Donat Spiteri was (born October 13, 1922 in Marsa, Malta - December 18, 2011) to Spiridione and Antonia née Cassar

Feeling that he was called to be a friar, he joined the Franciscan Order and was ordained on March 13, 1948. He furthered his studies at the Gregorian Pontificial University in Rome where he did his Licence in Theology (Dogmatics). He also studied the Holy Scriptures at Pontificio Istituto Bibblico in Rome where he did his licence in the Holy Scripture. He returned to Malta in 1954 and was given the responsibility of teaching young Capuchin students.

Between 1958 and 1967 he was parish priest of the Holy Trinity Church in Marsa. Throughout those years he was instrumental in the construction of the parochial centre St. Pius X. Between 1983 and 1991, again he was asked to serve as a parish priest of Our Lady of Lourdes in San Gwann. Throughout the years he served in San Gwann, he again felt the need to gather the lay movements under one roof. Thus, the parochial centre San Guzepp came to be. He found time also to restore the Sta. Margherita chapel - which now houses the Holy Sepulchre for daily adoration.

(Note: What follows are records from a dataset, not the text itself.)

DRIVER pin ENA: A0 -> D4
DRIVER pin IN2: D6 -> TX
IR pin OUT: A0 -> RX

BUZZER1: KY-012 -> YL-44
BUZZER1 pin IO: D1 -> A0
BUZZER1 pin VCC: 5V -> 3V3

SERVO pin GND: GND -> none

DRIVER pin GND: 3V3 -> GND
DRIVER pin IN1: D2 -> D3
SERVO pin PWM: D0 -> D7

From 1966 to 1988, he was a lecturer and Professor of Biblical Studies at the Faculty of Theology at the University of Malta where together with Prof. Karm Sant and others set up the Malta Bible Society, of which he was President. The main achievement of this Society was the publication of the Holy Bible in Maltese. The translation commenced in 1966 and continued until it was published in 1984. Since then, the Bible was revised yet again, taking another five years. Hence, the second edition was published in 1996. As the teaching and interpretation of the Bible were and still are his life's mission, he was instrumental in opening Dar il-Bibbja in Floriana as a Bible Centre.

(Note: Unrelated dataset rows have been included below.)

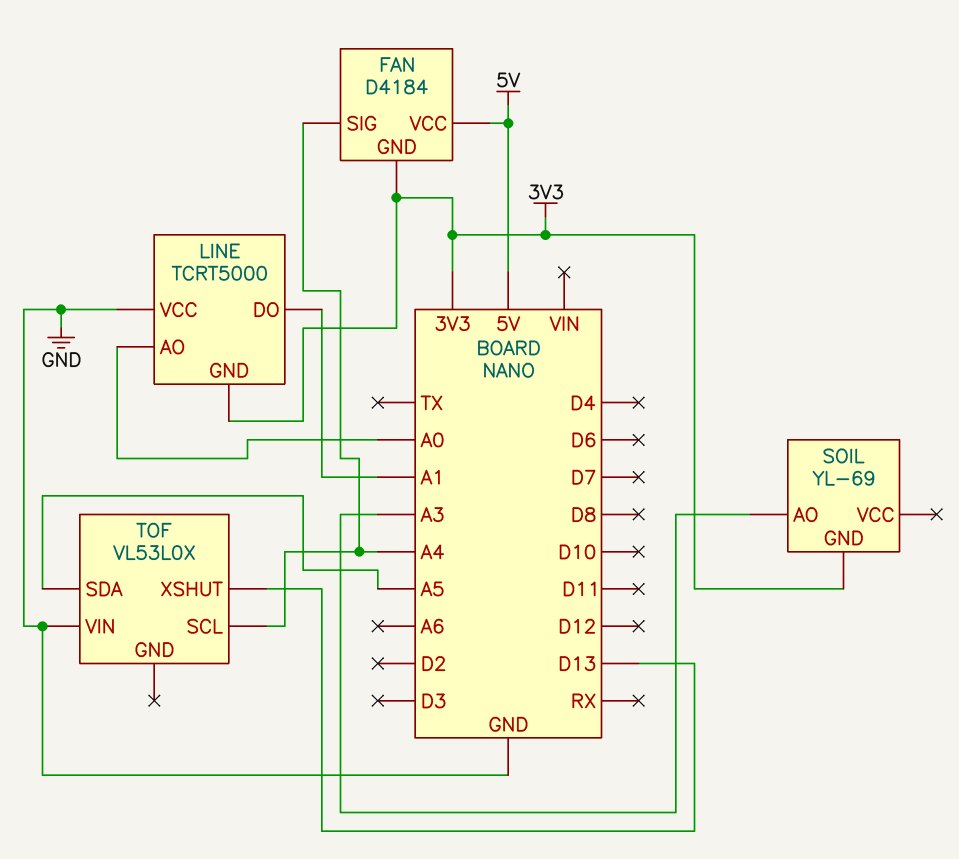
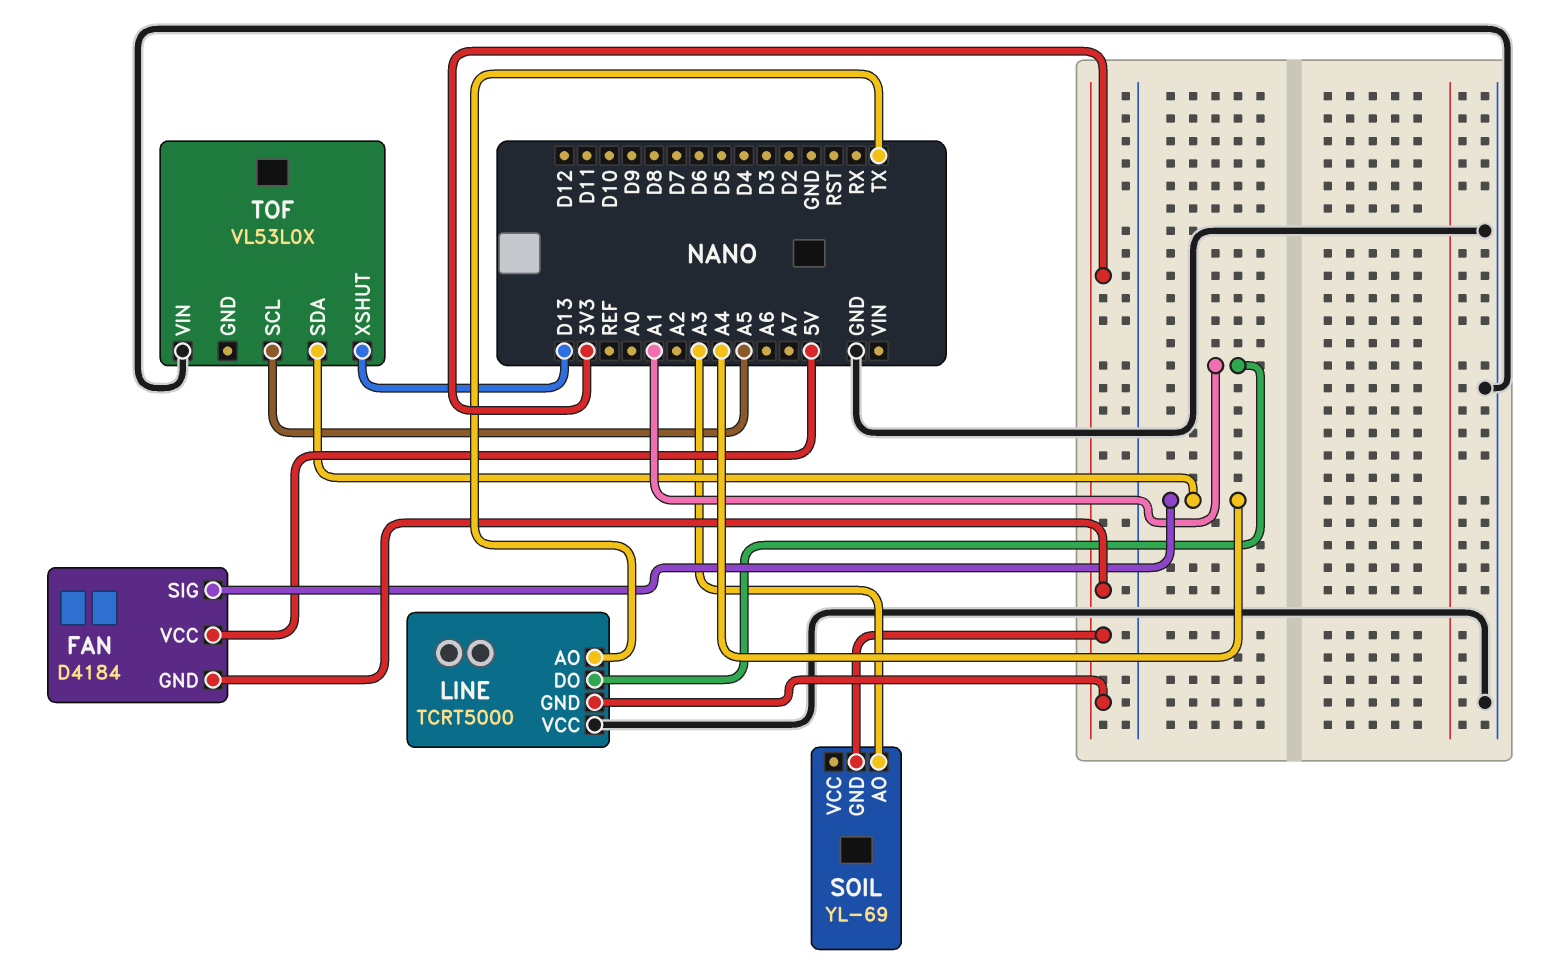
LINE pin AO: A0 -> TX
TOF pin SCL: A4 -> A5
TOF pin SDA: A5 -> A4

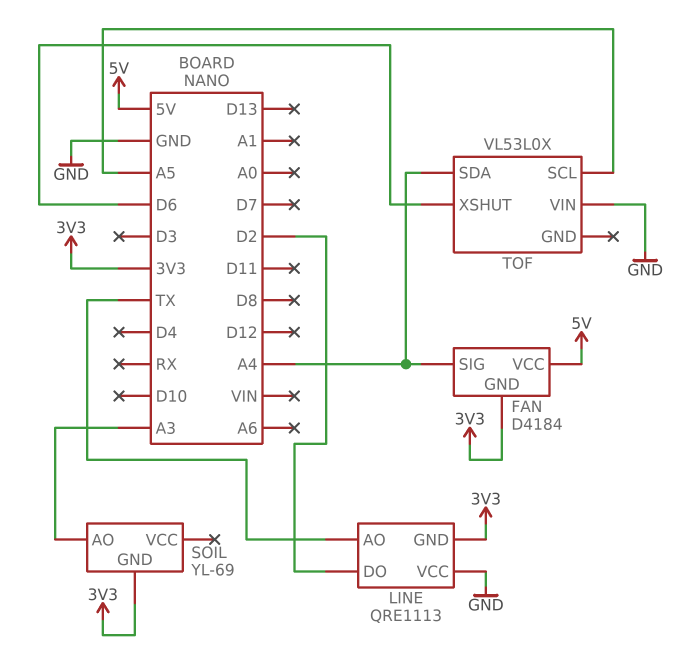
LINE: TCRT5000 -> QRE1113
LINE pin DO: A1 -> D2
TOF pin XSHUT: D13 -> D6

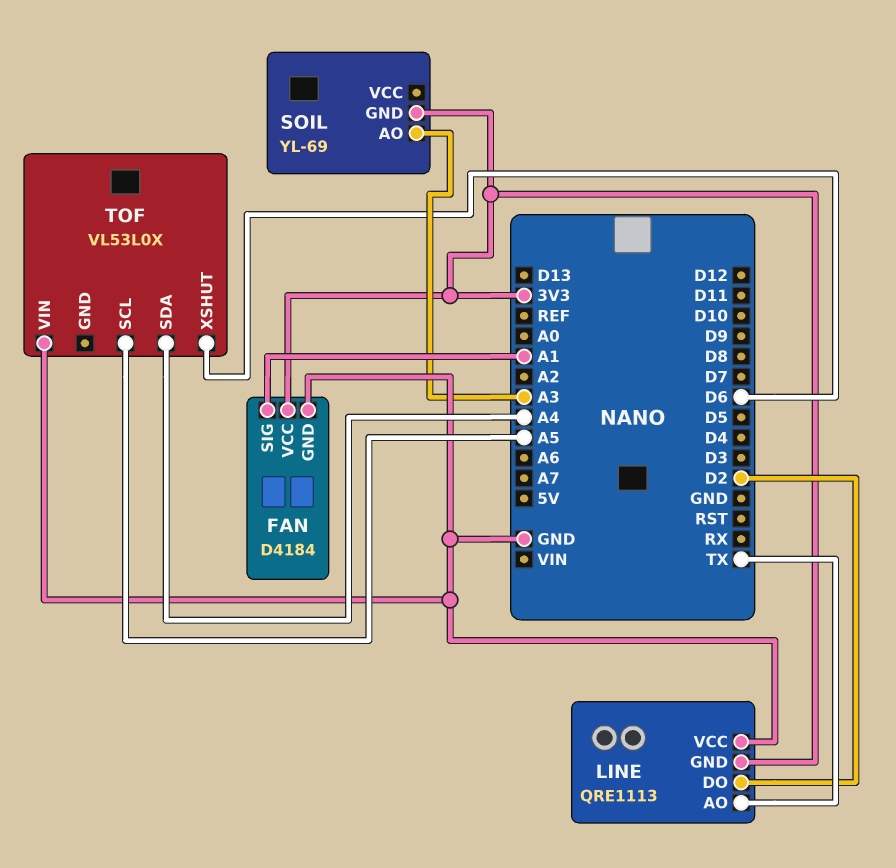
FAN pin GND: 3V3 -> GND
FAN pin SIG: A4 -> A1
FAN pin VCC: 5V -> 3V3

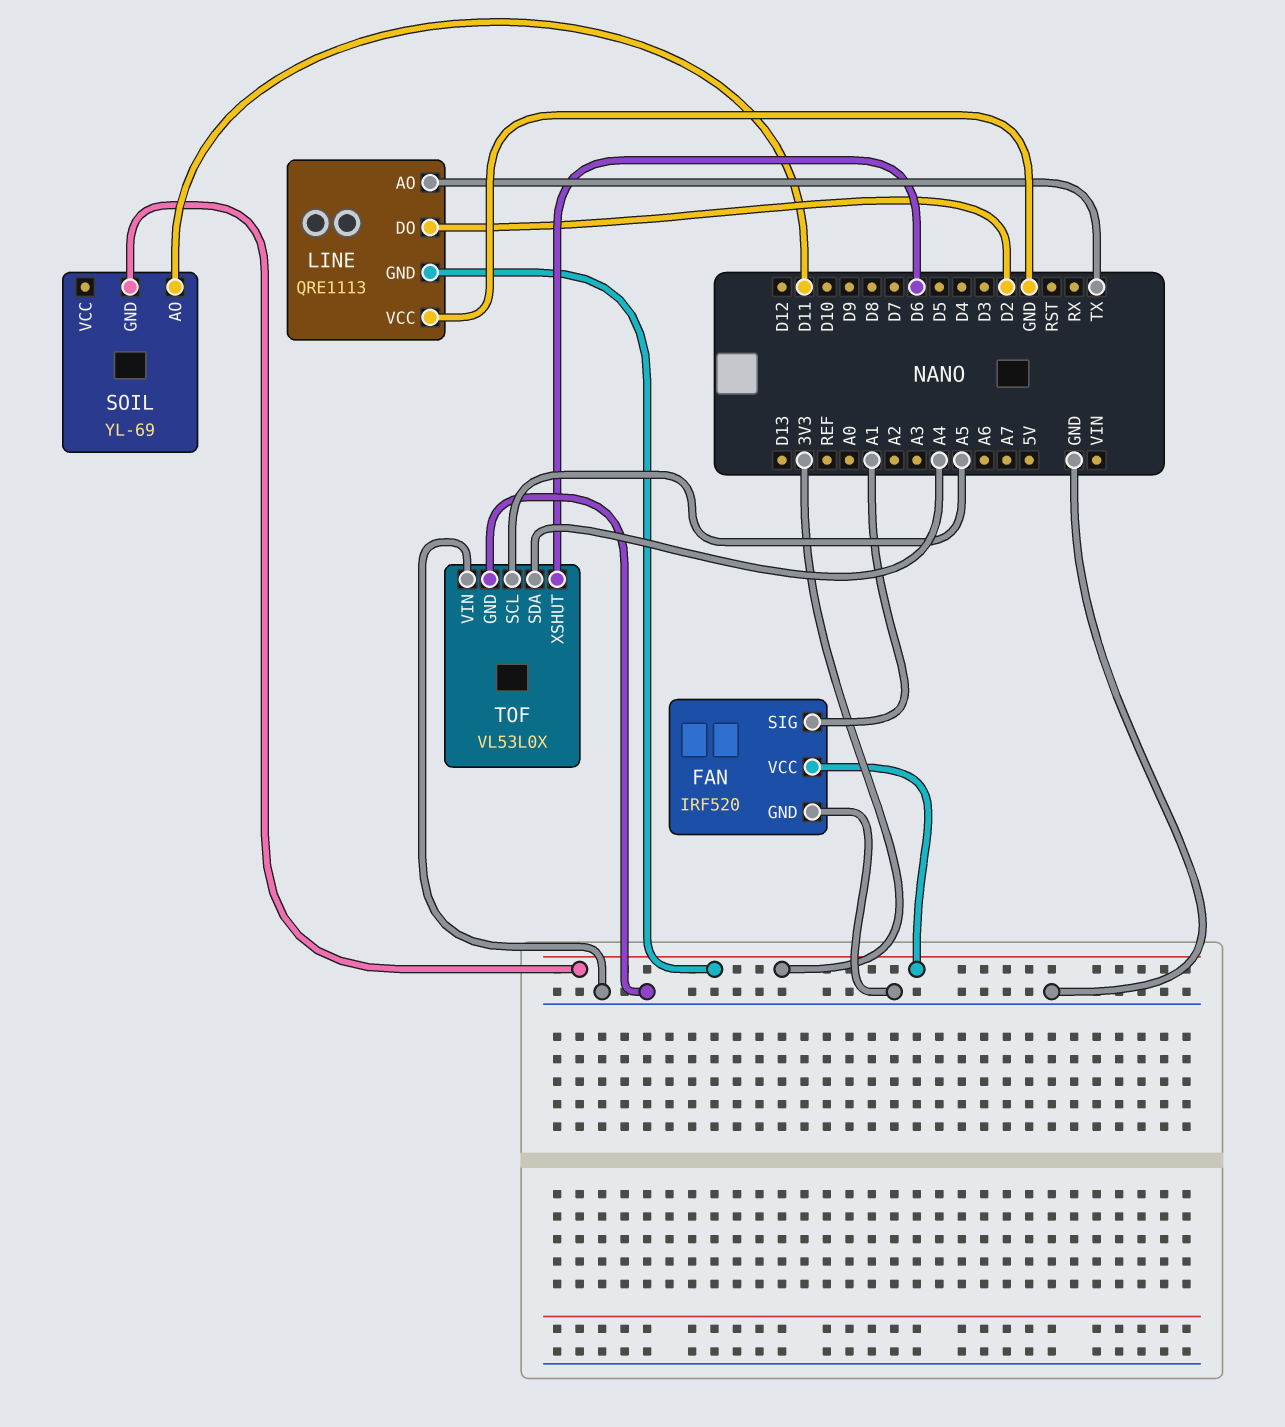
FAN: D4184 -> IRF520
SOIL pin AO: A3 -> D11
TOF pin GND: none -> GND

Donat Spiteri is also the author of numerous books of theological and biblical themes, of which il-Ktieb tas-Salmi (Book of Psalms), Dizzjunarju Bibbliku (Bible Dictionary), Temi Teologici (Theological Themes), l-Evangelji ta' San Mattew u San Luqa (The Gospels of St. Matthew and St. Luke), il-Ktieb ta' l-Atti ta' l-Appostli (The Book of the Acts of the Apostles) and many others are being published by the Malta Bible Society. He also was a regular contributor in articles to the local press and various religious magazines such as Dawl Frangiskan, besides lecturing and explaining the Holy Bible on the local media. He also toured various parishes in Malta and Gozo where he gave Biblical courses.

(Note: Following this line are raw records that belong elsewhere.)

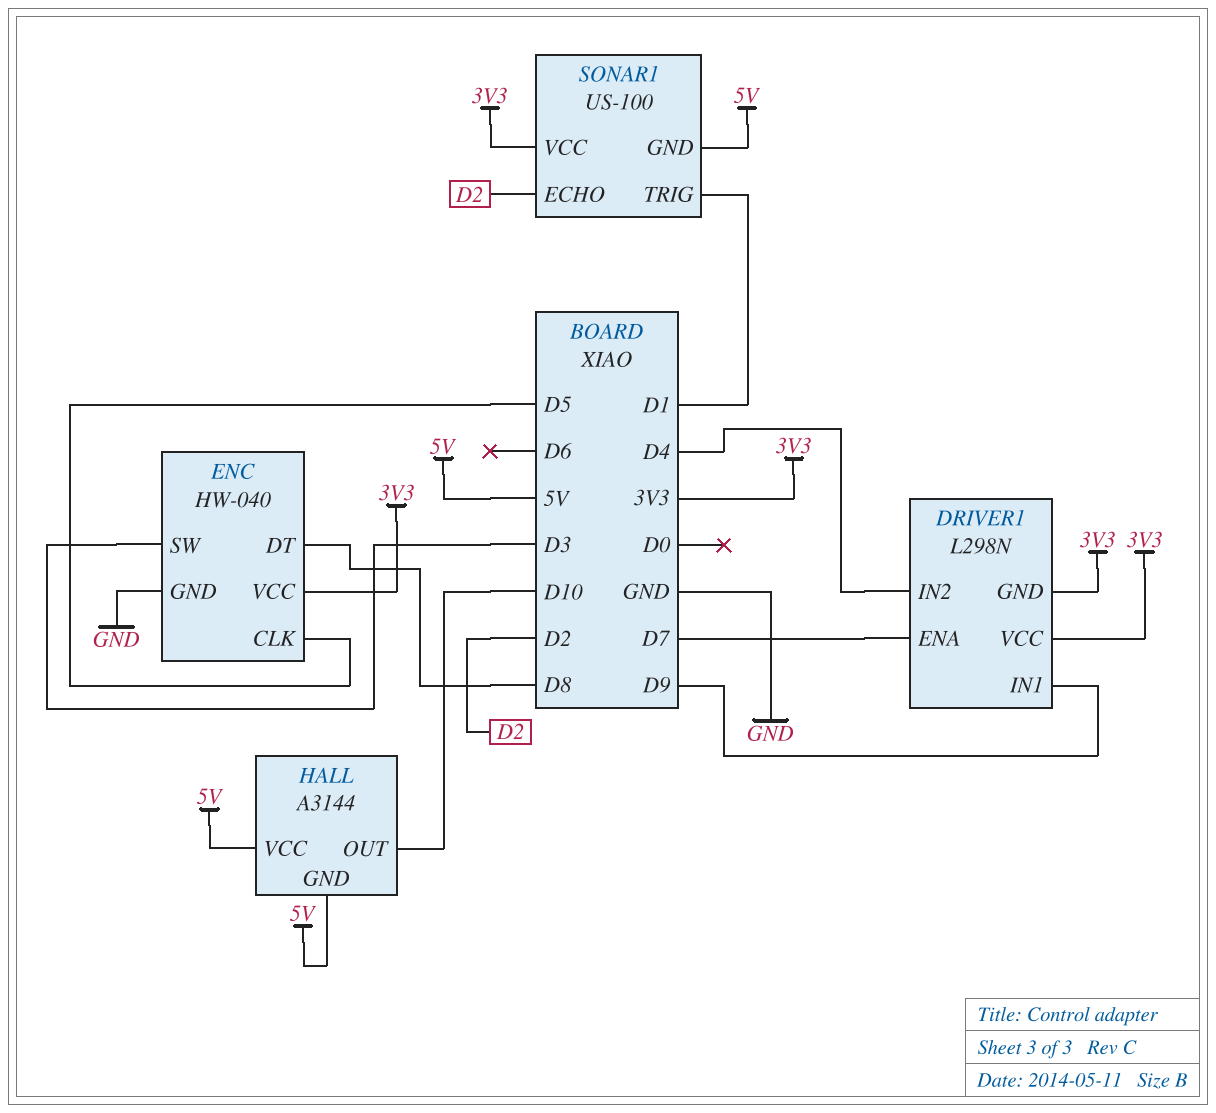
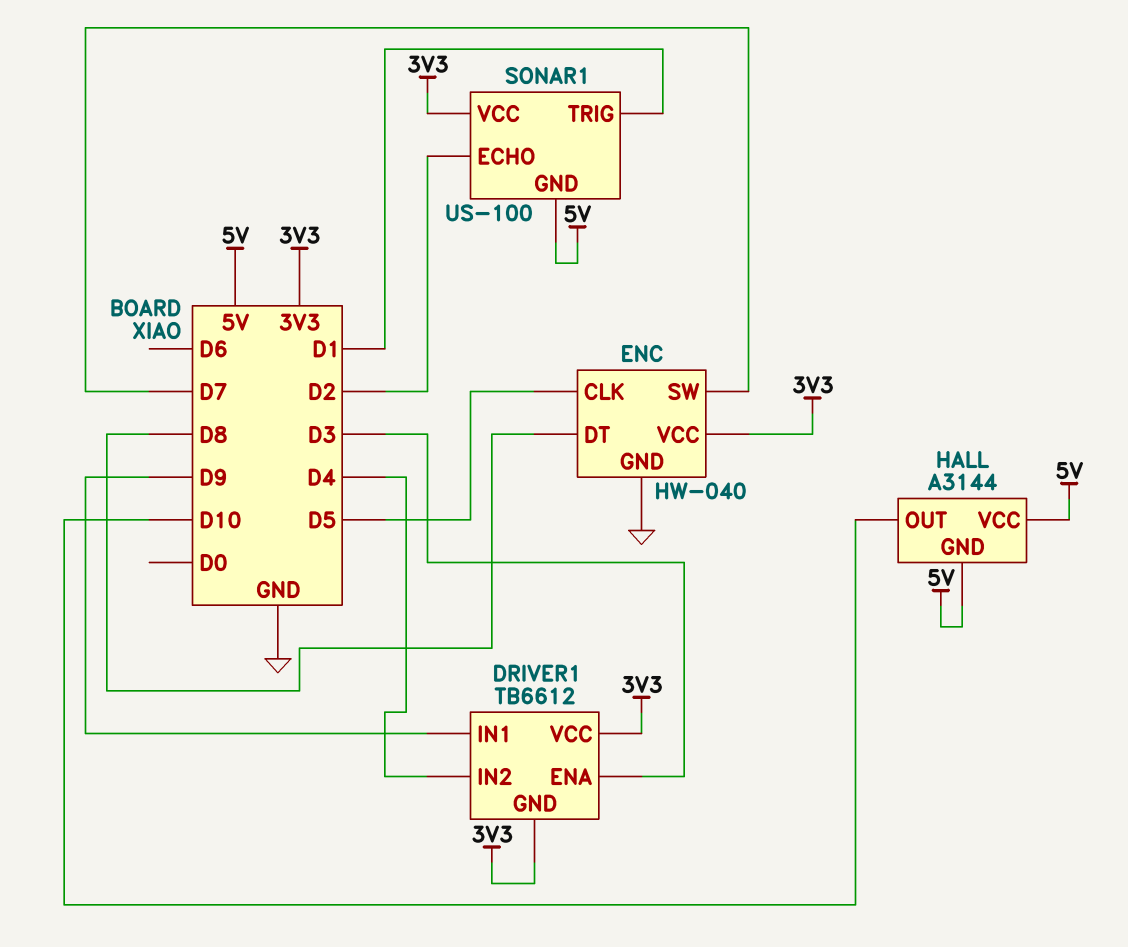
DRIVER1: L298N -> TB6612
DRIVER1 pin ENA: D7 -> D3
ENC pin SW: D3 -> D7

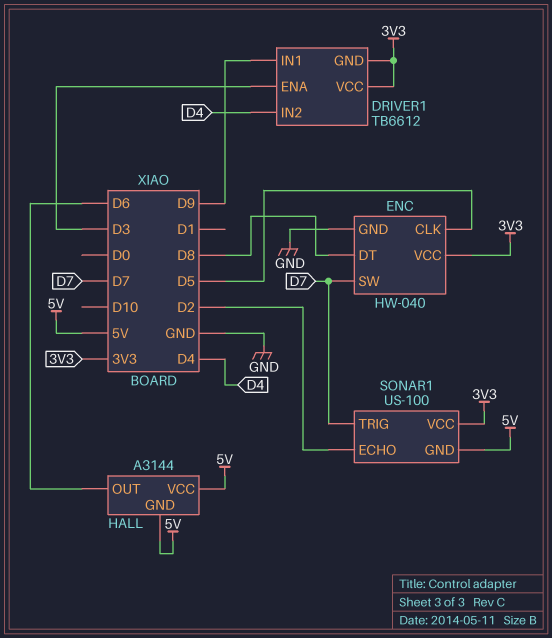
HALL pin OUT: D10 -> D6
SONAR1 pin TRIG: D1 -> D7

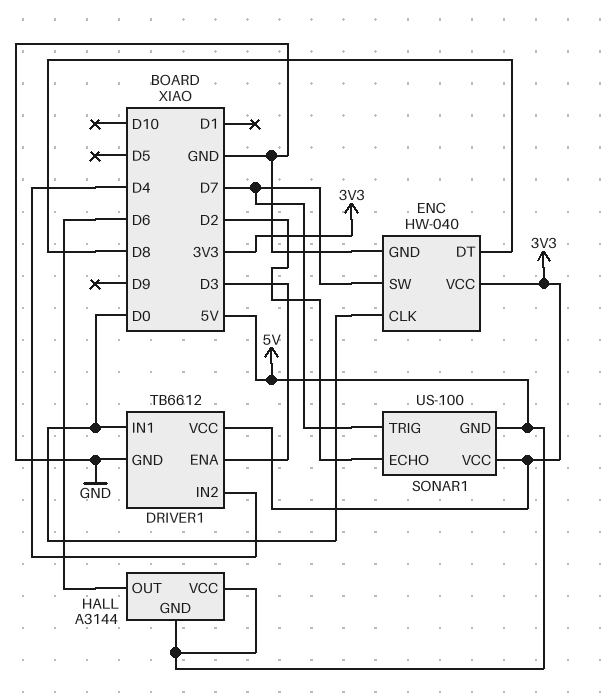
DRIVER1 pin GND: 3V3 -> GND
DRIVER1 pin IN1: D9 -> D0
ENC pin CLK: D5 -> D0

In 1974 Donat felt the need to spread further Bible reading into the Maltese households. Thus, he launched the small booklet Kliem il-Hajja (the Word of Life) which has become synonymous with him. This booklet is issued every quarter and helps and simplifies the daily reading of the Bible. He was the editor since its origin and today is the Director General. Today, this booklet finds its way in many homes throughout Malta and Gozo - and also amongst our Maltese emigrants abroad. It is worth mentioning that over 20,000 Kliem il-Hajja booklets are distributed thanks to the many volunteers. On the 30th Anniversary of this publication, he inaugurated a Kliem il-Hajja office and library inside the Capuchins Friary at Floriana, Malta where most of this booklet is prepared. All those interested in Biblical studies have now another place where to study the Bible more in depth, besides going through the many works of Donat Spiteri.

Donat Spiteri was honoured with the Gieh il-Marsa and Gieh San Gwann by the respective Local Councils as appreciation for his service to their community.

On 13 December 2009 Donat Spiteri was awarded the Midalja għall-Qadi tar-Repubblika (Medal for Service to the Republic) by the President of Malta George Abela, on behalf of the government and people of Malta.

Donat died at the Christus Sacerdos Home for Elderly Priests at Fleur-de-Lys, on December 19, 2011, aged 89.